Heading out alone and travelling without compromise will be the answer for some. A survey by Solo Traveller found 40% of women who travelled without others in 2023 did so because they have different interests to their friends. Rachel has since made a list of places she wants to go back to Copenhagen for, and she says she’ll probably go alone.
How to heal a friendship after a holiday gone wrong
Rachel and Lily have both seen their friendships deteriorate since returning from their holidays. It’s okay to realise a particular friend isn’t right to travel with, and still maintain a friendship. Although it’s awkward, communication is the way forward says Plumer and Kelly. “Find a way to talk openly but kindly to your friend.
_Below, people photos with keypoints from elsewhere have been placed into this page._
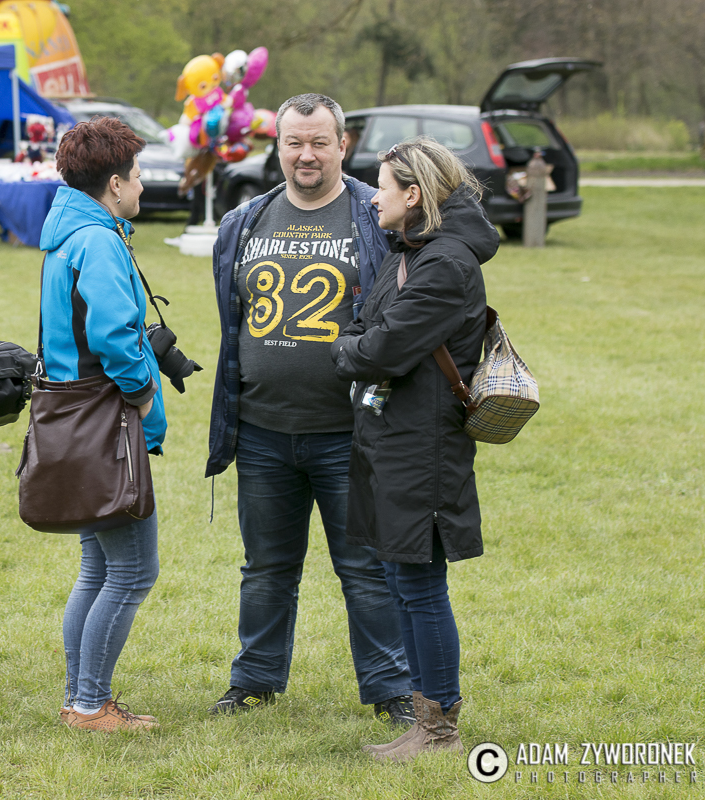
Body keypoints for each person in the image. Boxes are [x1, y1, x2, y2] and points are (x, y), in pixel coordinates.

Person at [204, 93, 414, 725]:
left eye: (320, 142)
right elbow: (233, 320)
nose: (307, 155)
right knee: (265, 568)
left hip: (350, 432)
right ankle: (254, 681)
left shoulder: (374, 216)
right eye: (294, 142)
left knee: (366, 570)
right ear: (278, 146)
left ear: (342, 145)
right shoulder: (243, 222)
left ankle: (392, 690)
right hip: (262, 431)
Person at [331, 136, 496, 762]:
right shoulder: (412, 251)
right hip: (391, 436)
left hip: (423, 445)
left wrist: (350, 352)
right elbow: (364, 327)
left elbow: (379, 349)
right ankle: (425, 721)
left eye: (383, 188)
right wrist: (357, 346)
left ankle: (440, 730)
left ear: (416, 194)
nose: (374, 199)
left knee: (420, 586)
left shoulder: (446, 264)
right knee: (402, 580)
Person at [39, 117, 165, 731]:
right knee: (134, 571)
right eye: (136, 176)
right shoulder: (97, 240)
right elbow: (113, 334)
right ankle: (91, 704)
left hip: (74, 419)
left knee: (98, 567)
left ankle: (78, 701)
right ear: (114, 184)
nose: (141, 186)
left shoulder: (67, 234)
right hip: (105, 422)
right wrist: (143, 393)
Plan some of the things you love doing together and use those activities to get you back on track. If there has been a fundamental breakdown in trust, communication or respect, this may call for a deeper and potentially more difficult conversation,” Plumer says. It’s key to start sentences with “I” in these conversations, over “you did” as it takes away the element of accusation, leading to a calmer discussion. “Be open to hearing your friend’s side of the story and remember that you might both need processing time – you may not resolve things all in one sitting,” she adds.
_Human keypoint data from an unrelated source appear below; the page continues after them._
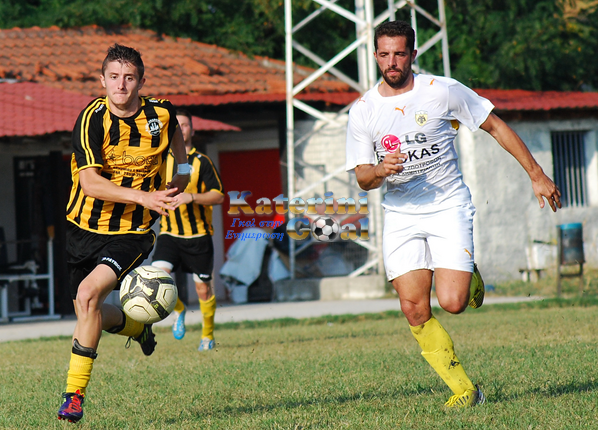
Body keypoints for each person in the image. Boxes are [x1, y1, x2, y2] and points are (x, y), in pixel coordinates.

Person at [345, 20, 561, 408]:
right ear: (375, 56)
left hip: (447, 205)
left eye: (399, 54)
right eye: (384, 54)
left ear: (413, 54)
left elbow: (495, 126)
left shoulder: (442, 91)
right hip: (400, 214)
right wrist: (379, 169)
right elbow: (363, 177)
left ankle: (466, 271)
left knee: (453, 302)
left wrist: (536, 174)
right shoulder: (363, 111)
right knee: (413, 308)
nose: (392, 62)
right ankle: (466, 391)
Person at [57, 43, 190, 423]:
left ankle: (73, 396)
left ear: (141, 82)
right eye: (114, 77)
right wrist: (145, 196)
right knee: (89, 310)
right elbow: (90, 183)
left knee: (88, 296)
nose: (121, 85)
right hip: (82, 227)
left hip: (132, 230)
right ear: (102, 80)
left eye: (129, 78)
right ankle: (137, 327)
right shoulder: (92, 118)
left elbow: (180, 154)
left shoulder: (161, 114)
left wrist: (177, 182)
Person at [151, 109, 224, 351]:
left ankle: (207, 336)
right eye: (177, 125)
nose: (181, 129)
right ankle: (179, 309)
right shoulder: (160, 160)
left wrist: (191, 197)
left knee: (203, 289)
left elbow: (219, 196)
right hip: (169, 234)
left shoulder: (202, 162)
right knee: (157, 279)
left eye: (184, 125)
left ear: (192, 129)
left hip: (199, 236)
Your friends don’t have to be everything to you all at once. Travelling might be where the line is for you.
How to travel peacefully with your friends
It’s uncomfortable, but both Plumer and Kelly recommend starting with an honest chat about money before anything is booked. “Address your budget and remember that if a friend earns a lot more or less, it might affect how the holiday will take shape,” Plumer says. “Sometimes those who have less money to splash than their friends, may feel embarrassed to admit it, and overstretch themselves in a bid to keep up. Both scenarios can cause a lot of added stress as well as a build–up of resentment.”
Then it’s vital to tackle expectations. Kelly recommends establishing realistic expectations. “Everyone handles being on holiday differently. You might fill your days with activities while your friend prefers to keep their schedule open and lounge by the pool,” she says. “Talk about what activities you want to do together and when you might spend time apart on the trip. You might also decide that this person isn’t someone that you chose to travel with after establishing differences. Not all your friends will make good travel companions, and that’s okay!”
If the friend you love going for coffee with goes about holidays very differently to you, maybe just stick to those coffee meetups – you know it’s always going to be an enjoyable time spent together, and no bridges will be burned.
*Names have been changed to protect identities.